Far from being repelled, however, deer seem drawn to the district’s well-tended yards and upscale neighbourhoods. A number have even taken up residence at the members-only Victoria Golf Club, apparently without paying the $35,000 entry fee or obtaining the necessary endorsement of two active members.

Just how many deer have slipped behind the Tweed Curtain is anyone’s guess. There has never been an accurate count of urban deer, but a district report shows that the number of deer fatalities in Oak Bay is on the rise.

There were three deaths in 2007, eight in 2010, 14 in 2011 and 23 last year. There have been 11 reported deaths so far in 2013.

Most of the deer were hit by cars, and either died instantly or were euthanized by police. But a number of deer died in gruesome ways, the report said. One was impaled on a fence, another fell through a swimming pool cover and drowned. A third crashed through the ice on a frozen fish pond.

Residents are sick of the carnage and the damage to their properties. They want elected officials to take action, although there is little consensus on what that means.

Some advocate a cull. Some want to trap the female deer and sterilize them by inoculation. Some want to drive the deer out of Oak Bay and into Saanich.

Others say people should embrace the wildlife in their midst. A number of speakers recommended people plant vegetation that is unpalatable to deer.

“Grow daffodils, not tulips and you won’t be angry,” Noreen Taylor told the public meeting.

Most of the speakers seemed less angry than exasperated and desperate. They told council that they’re tired of cleaning up deer excrement and chasing deer from their gardens. Parents worry about their children getting trampled or contracting Lyme disease, which is carried by ticks that attach themselves to deer.

“I’ve lost my garden, but most of all, my children have lost the ability to play in their yard,” said Lucy Mears.

Owen Stacey said there are three or four deer in his backyard every day. He uses a shop vacuum to clean up the feces in order to protect the health of his two-year-old daughter.

“Something needs to happen in Oak Bay now — not in two years,” he said.

Mayor Nils Jensen said Oak Bay council will take the public’s suggestion into account when it debates the issue June 24.

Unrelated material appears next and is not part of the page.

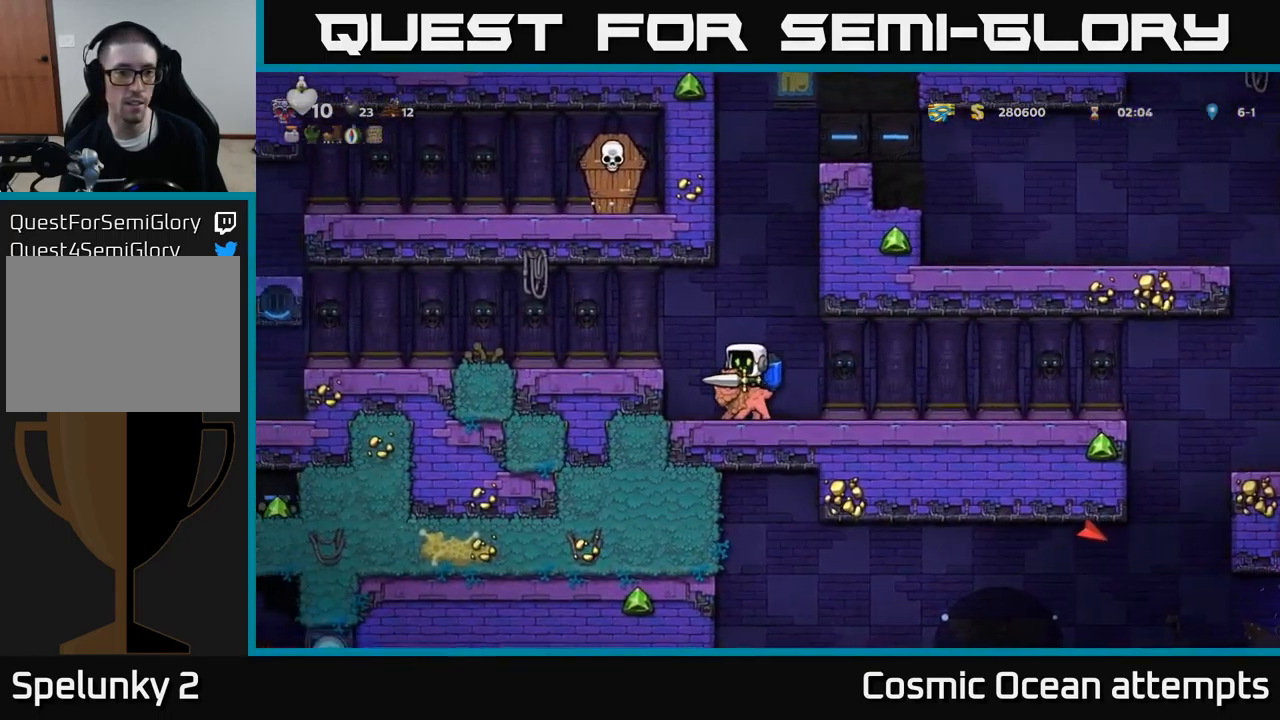
{"buttons": ["DPAD_LEFT"], "left_stick": "center", "events": [[50, "A", "down"], [116, "DPAD_DOWN", "up"], [133, "A", "up"], [250, "DPAD_LEFT", "down"], [300, "A", "down"], [450, "A", "up"]]}
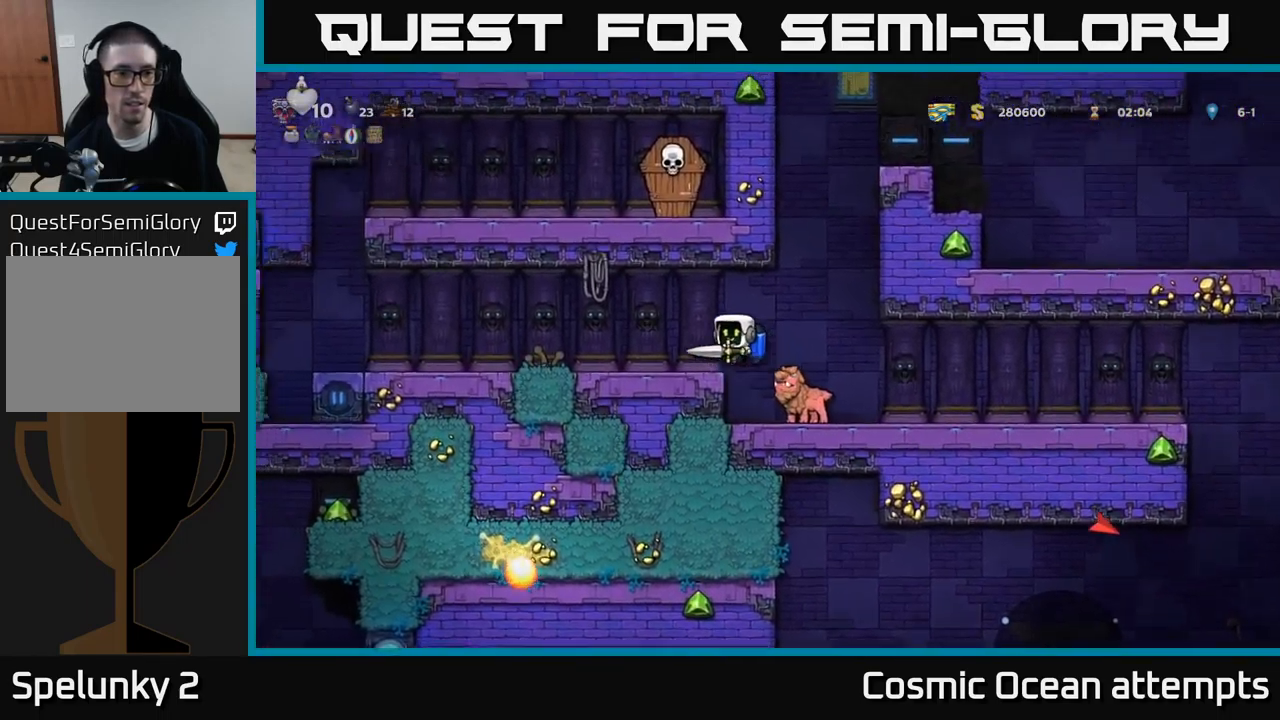
{"buttons": [], "left_stick": "center", "events": [[400, "DPAD_LEFT", "up"]]}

One option is to partner with the Capital Regional District on a pilot project this fall. Solutions range from better fencing and public education to an enhanced First Nations harvest or a strategy to trap and euthanize the deer.

“Certainly, we have to move as expeditiously as possible,” Jensen said.

“There’s no question about that. But we also have to recognize that we have to find as humane a way to deal with the problem as possible.”